Carminha e Laureta: momentos opostos na carreira do autor (Foto: Reprodução)

João Emanuel Carneiro parecia o mais promissor entre todos os novos autores da Globo. Um sopro de esperança contra a mesmice, um ponto final nas fórmulas de outrora, um novelista anti-establishment.

Nunca fui muito fã de suas incensadas novelas das 7. Considero "Da Cor do Pecado" um dos epítomes da imbecilização que tomou conta da teledramaturgia nos anos posteriores, e "Cobras & Lagartos" uma triste página da história do nosso entretenimento.

Mas foram sucessos de audiência e mostraram que o escritor sabia rimar lé com cré, uma vantagem e tanto em um mercado competitivo como esse.

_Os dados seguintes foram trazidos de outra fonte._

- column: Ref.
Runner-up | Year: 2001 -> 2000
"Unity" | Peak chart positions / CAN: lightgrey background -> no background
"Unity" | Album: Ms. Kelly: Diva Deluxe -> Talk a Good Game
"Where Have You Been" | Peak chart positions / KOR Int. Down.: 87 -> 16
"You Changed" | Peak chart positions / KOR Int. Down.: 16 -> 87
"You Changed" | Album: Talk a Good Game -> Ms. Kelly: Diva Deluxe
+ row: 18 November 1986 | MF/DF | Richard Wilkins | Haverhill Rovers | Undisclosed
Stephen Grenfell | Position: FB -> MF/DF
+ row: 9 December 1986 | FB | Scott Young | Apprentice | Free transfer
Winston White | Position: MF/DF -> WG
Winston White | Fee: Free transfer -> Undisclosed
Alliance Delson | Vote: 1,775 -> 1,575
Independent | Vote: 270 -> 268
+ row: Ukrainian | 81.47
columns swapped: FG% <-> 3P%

Veio a estreia no mais nobre horário de nossa televisão. "A Favorita" era divertidíssima, mas soturna como os melhores filmes do Supercine. Criou personagens inesquecíveis para os anais da era pós-bug do milênio, como Flora (Patrícia Pillar), Silveirinha (Ary Fontoura) e Dódi (Murilo Benício). Mas convenhamos: boa parte do apelo era o factoide criado em torno de quem seria a verdadeira vilã da história. Nada além de um castelo de cartas, um exercício narrativo.

"Avenida Brasil" foi arrebatadora. A mais bela sinfonia sobre a escalada de uma nova classe média no país que ainda encontrava-se em ebulição social. A histriônica Carminha (Adriana Esteves) era o destaque espetaculoso na jornada de sucesso do povo que ainda ousava acreditar "na rapaziada".

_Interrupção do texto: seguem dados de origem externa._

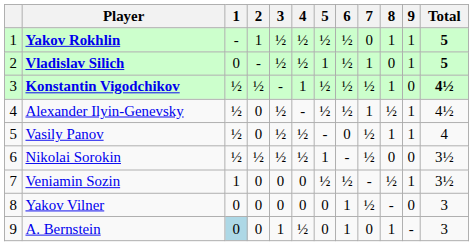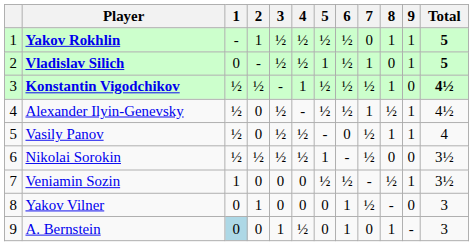Yakov Vilner | 2: 0 -> 1
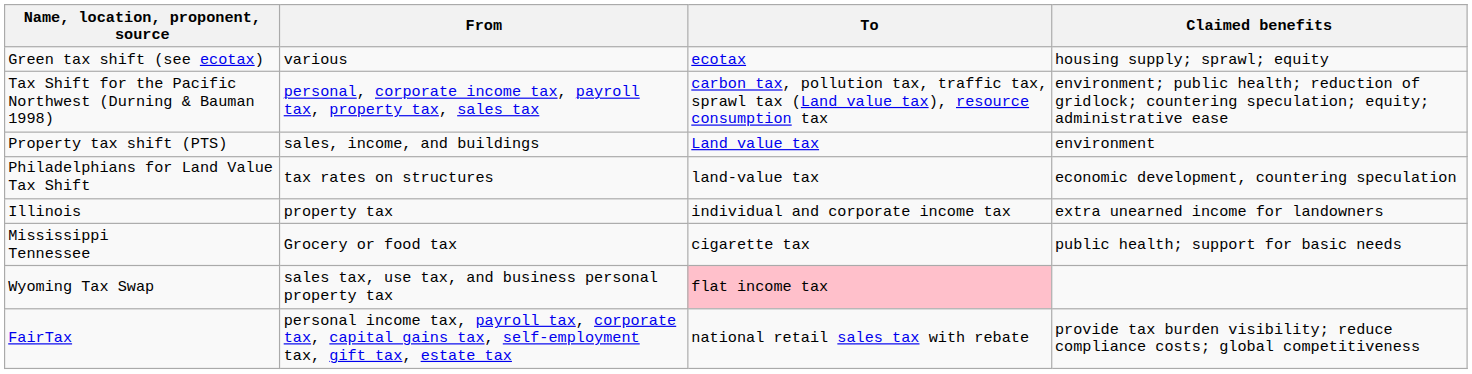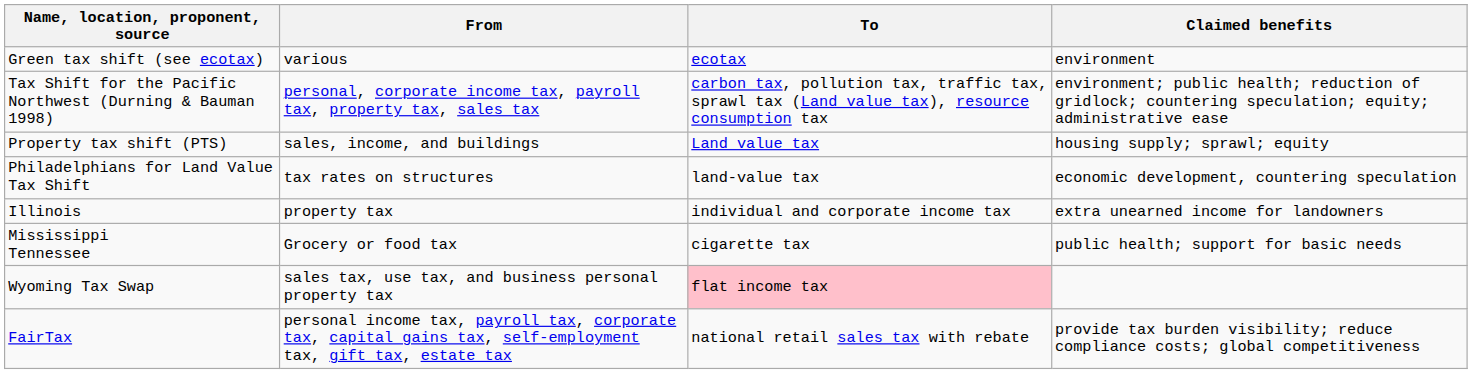Green tax shift (see ecotax) | Claimed benefits: housing supply; sprawl; equity -> environment
Property tax shift (PTS) | Claimed benefits: environment -> housing supply; sprawl; equity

Era um mote de fácil absorção, a clássica história de vingança, com um filtro de extrema relevância factual. Não é à toa que se tornou um marco. Fora isso, atores como Murilo Benício, Eliane Giardini, Ísis Valverde e Marcos Caruso entregando os trabalhos de suas vidas. E o roteiro muito bem amarrado, dançando break em cima de obviedades e clichês da dramaturgia mundial. Tinha gancho em toda saída de bloco, um verdadeiro deleite.

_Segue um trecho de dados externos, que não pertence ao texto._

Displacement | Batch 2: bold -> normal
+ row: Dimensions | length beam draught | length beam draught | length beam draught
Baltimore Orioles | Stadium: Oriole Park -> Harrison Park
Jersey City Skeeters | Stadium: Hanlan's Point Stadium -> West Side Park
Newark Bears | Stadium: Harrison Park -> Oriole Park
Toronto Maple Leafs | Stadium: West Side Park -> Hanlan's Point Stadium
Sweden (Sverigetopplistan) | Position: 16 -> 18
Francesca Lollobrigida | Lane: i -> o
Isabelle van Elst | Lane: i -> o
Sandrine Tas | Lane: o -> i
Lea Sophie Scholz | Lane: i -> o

Tufão e a família sentados à mesa, um marco da teledramaturgia nacional (Foto: Reprodução)

Eis que João Emanuel Carneiro, embebido pelo sucesso da obra anterior, apostou na escuridão com "A Regra do Jogo". Apesar do inegável talento de figuras como Tonico Pereira, Giovanna Antonelli e Alexandre Nero, a novela foi um retumbante fracasso estético, conceitual e também de repercussão. Quis dar um passo além nos tons cinzentos dos protagonistas, esquecendo que o sucesso de "Avenida Brasil" era justamente a facilidade de sua trama central.

Infelizmente a curva decadente, pelo menos sob o ponto de vista do bom senso, continuou acentuada com a atual "Segundo Sol". Apesar do começo muito interessante, não manteve o fôlego por tempo suficiente. Hoje é um arremedo de novela, cujo núcleo central não engaja e com histórias paralelas que convergem rumo ao oblívio.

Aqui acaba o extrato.